The Los Angeles Clippers

No team catches more flak for inept management than the Los Angeles Clippers.  The Clippers have been perpetually trapped in the Draft Lottery, seen a series of talented players fail to develop, and free agents who fail to earn their contracts.  Its not so much that there is a culture of losing, but there is attitude of fiscal responsibility that pervades the entire organization from the owner on down.  Winning simply is not the highest priority, management knows it, so do the players, and the on court product suffers, so do the fans.
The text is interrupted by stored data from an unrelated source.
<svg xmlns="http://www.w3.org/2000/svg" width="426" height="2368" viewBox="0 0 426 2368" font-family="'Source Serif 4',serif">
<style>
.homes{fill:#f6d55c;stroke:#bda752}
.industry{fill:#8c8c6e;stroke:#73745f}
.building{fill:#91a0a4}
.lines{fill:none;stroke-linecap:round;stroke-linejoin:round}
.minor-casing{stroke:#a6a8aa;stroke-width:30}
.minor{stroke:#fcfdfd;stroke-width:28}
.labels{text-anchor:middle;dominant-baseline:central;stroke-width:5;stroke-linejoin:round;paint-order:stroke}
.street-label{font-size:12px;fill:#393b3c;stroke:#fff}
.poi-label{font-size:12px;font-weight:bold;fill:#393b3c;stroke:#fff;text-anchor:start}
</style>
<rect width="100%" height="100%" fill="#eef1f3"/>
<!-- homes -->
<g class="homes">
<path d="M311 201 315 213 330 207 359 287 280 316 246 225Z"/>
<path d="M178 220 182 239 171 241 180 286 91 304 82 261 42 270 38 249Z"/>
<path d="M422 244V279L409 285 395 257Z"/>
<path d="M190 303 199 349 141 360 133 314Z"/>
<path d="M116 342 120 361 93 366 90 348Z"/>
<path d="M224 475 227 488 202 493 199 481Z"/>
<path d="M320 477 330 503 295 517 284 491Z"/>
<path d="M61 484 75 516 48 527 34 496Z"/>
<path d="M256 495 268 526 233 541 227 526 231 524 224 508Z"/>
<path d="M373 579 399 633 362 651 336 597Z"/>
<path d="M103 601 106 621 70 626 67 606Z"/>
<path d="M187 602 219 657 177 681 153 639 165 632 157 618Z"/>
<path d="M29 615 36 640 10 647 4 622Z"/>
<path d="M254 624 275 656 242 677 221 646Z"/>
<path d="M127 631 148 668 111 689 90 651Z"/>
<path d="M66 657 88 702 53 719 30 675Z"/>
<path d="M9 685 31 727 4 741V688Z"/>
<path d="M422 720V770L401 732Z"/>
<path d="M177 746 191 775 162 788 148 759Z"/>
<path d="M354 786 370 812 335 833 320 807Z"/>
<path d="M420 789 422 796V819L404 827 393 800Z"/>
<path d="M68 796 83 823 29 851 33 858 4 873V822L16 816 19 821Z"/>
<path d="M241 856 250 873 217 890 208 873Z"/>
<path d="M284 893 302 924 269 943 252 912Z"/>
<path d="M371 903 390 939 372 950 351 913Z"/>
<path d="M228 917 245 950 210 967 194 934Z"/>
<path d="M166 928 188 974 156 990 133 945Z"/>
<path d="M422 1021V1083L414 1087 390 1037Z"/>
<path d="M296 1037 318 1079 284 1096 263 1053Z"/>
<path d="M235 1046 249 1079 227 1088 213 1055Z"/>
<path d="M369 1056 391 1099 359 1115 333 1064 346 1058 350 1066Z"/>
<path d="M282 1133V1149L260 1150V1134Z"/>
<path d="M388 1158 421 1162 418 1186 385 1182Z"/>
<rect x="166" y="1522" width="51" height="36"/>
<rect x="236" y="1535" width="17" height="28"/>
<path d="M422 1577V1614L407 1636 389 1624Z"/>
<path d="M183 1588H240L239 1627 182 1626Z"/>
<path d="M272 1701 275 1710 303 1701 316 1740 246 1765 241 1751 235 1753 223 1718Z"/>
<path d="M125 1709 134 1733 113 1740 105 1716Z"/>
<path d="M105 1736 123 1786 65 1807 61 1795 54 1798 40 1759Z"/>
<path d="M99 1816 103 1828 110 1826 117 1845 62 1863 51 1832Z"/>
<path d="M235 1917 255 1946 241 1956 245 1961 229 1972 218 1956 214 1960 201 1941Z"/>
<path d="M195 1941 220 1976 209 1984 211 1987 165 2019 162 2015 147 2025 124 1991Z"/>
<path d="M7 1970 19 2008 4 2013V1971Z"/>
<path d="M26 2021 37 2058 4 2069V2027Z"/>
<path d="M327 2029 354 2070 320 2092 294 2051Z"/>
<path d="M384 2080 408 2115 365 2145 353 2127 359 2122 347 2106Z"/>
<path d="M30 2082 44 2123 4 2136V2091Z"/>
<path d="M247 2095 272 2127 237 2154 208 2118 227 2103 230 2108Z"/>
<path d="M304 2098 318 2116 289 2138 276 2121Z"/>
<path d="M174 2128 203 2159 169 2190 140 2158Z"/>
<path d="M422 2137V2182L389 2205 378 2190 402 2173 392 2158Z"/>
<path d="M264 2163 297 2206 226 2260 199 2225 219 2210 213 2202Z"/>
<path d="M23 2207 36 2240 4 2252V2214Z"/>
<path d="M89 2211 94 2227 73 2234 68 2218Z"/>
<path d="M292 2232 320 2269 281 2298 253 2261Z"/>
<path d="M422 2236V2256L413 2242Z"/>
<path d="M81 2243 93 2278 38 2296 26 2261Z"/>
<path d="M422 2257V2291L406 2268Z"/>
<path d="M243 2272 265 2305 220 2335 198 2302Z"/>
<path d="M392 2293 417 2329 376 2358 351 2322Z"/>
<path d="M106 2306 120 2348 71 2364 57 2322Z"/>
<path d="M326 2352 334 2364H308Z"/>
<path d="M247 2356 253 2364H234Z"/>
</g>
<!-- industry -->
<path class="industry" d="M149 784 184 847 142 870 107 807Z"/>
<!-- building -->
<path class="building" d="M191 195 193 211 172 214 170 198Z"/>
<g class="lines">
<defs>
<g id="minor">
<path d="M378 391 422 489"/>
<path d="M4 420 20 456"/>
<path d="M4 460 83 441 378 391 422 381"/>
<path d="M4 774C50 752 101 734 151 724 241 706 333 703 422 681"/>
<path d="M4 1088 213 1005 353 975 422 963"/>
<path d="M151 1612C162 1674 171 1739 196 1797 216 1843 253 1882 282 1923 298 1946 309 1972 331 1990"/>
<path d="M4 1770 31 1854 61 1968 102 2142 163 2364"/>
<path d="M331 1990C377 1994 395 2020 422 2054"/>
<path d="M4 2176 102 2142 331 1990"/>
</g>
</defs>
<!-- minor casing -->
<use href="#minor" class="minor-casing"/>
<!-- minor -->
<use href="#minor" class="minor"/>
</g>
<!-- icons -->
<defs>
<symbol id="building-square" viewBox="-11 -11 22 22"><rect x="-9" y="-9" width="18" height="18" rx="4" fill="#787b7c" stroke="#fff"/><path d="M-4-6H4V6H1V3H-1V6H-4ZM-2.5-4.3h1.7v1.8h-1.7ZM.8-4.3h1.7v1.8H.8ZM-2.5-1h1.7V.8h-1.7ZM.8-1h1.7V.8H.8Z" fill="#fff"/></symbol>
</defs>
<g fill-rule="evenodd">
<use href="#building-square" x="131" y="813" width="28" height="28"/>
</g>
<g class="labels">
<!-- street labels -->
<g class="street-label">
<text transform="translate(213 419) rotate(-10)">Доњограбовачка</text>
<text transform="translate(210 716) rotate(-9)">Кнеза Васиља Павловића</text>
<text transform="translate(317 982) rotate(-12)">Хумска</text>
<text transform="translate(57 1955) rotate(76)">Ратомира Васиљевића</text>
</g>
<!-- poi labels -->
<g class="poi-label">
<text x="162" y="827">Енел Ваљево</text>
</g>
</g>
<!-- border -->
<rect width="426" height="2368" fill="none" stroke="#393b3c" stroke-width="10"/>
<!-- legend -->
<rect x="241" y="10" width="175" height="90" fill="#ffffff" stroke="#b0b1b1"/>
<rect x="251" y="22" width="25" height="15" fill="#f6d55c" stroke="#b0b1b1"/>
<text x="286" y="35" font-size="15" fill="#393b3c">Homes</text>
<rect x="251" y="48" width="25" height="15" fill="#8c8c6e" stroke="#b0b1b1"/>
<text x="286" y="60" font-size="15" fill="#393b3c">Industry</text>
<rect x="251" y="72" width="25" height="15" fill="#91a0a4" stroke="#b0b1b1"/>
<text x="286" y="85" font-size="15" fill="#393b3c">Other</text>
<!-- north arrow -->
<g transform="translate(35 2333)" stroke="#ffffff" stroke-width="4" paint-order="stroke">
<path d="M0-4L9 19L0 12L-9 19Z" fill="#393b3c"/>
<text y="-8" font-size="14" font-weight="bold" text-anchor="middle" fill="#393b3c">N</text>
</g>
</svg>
Contraction Through Expansion

The small market teams are struggling to compete with the larger markets, and as the NBA waits for the economy for turn, it’s only going to get tougher.  Contraction is last thing that David Stern wants to have on his resume, but there is a unique solution to this problem.  Take the twenty best markets, as league one, then the remaining ten paired with ten new markets for league two (there are 12 markets that support a NFL team, but do not have a NBA team).  League one would play an eight team playoff for the NBA title, with the bottom two teams being relegated to league two.  League two would play a four team playoff with the winner and the team with the best regular season record moving up to league one.  League one would have a soft cap around $50 million, and a hard cap at $60 million, while league two would have a soft cap at $35 million and a hard cap at $45 million.